··· Extrait

Comme ça,tu as compris ? Ça doit basculer.
Carlo, ton père est sur la trois, m’avertit la standardiste.
Mon père ?
Oui, ton père.
Je ne peux pas lui parler maintenant, je le rappellerai plus tard.
Il dit que c’est très important.
La main qui tenait les dessins s’effondra sur ma jambe.
Bon, passe-le moi.
Je posai les feuilles de papier sur la table et, d’un geste, priai Manuel, le stagiaire, de m’excuser.
Allô ? ALLÔ ? s’exclama mon père.
Je suis là, ne crie pas.
Ah, je pensais que tu avais raccroché. Alors, comment vas-tu ?
Papa, je suis occupé, qu’est-ce que tu veux ?
J’ai besoin de toi.
Pour quoi faire ?
Pour convoyer un bateau au Canada.

······
··· Données à utiliser

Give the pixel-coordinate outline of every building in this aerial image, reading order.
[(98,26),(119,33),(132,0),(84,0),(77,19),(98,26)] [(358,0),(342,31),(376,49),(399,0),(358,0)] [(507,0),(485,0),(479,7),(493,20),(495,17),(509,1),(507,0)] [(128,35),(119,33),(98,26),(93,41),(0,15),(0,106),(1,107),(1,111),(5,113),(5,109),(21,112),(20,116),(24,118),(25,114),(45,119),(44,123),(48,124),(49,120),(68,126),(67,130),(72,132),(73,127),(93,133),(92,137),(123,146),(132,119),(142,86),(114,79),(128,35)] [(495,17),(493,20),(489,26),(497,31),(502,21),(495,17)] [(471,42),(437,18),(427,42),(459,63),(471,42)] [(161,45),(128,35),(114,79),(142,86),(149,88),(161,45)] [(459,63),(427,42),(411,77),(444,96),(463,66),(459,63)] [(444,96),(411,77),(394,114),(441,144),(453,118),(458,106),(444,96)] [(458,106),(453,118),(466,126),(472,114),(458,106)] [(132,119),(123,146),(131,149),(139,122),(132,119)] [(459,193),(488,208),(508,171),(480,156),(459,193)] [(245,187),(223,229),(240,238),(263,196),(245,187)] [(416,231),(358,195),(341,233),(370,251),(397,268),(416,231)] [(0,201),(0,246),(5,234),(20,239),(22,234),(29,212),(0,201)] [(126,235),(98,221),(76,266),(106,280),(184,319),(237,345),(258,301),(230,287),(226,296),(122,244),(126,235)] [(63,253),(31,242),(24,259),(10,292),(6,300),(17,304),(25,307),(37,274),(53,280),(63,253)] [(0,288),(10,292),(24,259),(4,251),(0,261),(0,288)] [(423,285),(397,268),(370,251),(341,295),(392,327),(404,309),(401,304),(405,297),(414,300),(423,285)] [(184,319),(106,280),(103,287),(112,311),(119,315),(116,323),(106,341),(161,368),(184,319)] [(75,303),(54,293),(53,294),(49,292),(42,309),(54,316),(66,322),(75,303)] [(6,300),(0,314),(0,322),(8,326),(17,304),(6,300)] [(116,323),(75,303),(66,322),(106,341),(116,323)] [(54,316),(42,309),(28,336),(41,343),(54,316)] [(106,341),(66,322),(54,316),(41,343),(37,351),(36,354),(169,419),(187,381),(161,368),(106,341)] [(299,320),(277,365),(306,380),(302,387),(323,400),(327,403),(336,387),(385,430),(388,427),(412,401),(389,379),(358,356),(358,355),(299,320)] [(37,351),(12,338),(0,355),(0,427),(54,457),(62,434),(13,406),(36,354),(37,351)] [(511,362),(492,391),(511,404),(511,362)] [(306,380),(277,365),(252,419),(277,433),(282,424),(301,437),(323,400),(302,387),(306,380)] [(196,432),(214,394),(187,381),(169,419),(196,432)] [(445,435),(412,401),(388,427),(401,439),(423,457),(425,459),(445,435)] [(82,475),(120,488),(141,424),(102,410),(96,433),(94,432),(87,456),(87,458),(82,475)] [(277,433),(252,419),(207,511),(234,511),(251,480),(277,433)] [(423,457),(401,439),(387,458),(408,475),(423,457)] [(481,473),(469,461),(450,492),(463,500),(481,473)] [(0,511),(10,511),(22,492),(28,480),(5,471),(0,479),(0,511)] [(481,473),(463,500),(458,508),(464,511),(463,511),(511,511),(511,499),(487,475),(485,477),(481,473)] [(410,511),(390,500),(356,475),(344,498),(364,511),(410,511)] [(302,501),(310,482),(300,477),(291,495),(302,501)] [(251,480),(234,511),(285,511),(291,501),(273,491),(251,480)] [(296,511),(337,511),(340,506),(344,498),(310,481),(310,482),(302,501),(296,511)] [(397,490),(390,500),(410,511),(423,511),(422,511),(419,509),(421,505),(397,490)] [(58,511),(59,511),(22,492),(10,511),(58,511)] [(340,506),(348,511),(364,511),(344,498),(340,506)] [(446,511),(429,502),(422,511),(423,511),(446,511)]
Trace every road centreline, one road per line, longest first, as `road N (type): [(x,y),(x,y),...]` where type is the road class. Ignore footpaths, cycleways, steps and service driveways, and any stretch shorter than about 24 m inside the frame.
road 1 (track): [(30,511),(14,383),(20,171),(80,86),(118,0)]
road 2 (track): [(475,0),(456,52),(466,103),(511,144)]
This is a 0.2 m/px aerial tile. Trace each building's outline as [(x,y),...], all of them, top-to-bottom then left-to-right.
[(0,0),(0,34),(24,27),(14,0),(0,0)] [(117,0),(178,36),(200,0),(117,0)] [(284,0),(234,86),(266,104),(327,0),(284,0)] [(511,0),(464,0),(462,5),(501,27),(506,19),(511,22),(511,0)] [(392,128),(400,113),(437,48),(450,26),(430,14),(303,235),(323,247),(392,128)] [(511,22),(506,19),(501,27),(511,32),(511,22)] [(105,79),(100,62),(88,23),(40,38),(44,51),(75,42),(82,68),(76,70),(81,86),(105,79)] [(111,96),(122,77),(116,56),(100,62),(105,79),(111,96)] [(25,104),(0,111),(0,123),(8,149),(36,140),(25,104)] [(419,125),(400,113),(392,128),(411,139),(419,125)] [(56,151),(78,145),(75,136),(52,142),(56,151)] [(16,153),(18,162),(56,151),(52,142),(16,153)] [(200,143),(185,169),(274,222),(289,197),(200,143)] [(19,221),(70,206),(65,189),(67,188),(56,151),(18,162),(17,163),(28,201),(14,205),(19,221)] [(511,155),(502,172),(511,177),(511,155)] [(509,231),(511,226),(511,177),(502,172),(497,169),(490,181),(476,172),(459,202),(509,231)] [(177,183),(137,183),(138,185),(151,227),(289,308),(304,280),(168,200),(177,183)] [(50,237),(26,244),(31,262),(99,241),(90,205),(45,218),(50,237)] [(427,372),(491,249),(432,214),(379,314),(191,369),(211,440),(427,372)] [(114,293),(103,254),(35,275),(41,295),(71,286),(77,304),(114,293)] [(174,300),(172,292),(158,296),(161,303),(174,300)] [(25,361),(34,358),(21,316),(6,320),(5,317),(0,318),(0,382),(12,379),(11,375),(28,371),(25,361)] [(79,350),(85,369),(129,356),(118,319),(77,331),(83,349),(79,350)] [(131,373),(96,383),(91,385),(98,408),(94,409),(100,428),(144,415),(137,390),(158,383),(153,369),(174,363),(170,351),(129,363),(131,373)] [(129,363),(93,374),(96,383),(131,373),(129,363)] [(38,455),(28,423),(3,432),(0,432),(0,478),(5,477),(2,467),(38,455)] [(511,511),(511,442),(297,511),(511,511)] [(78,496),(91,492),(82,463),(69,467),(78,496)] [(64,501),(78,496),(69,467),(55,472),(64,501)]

······

Consignes:
1 - Répondez à ces questions sur l'extrait :
(a) Sur quelle ligne le père de Carlo appelle-t-il ?
(b) Quelle fonction Manuel occupe-t-il ?
(c) Que le père demande-t-il à Carlo de faire ?
2 - Quelles lignes des entrées contiennent le mot "track" ? Repérez-les en tenant compte de la casse et recopiez chacune d'elles.

Corrigé:
1 -
(a) Sur la trois.
(b) Il est stagiaire.
(c) Convoyer un bateau au Canada.

2 -
road 1 (track): [(30,511),(14,383),(20,171),(80,86),(118,0)]
road 2 (track): [(475,0),(456,52),(466,103),(511,144)]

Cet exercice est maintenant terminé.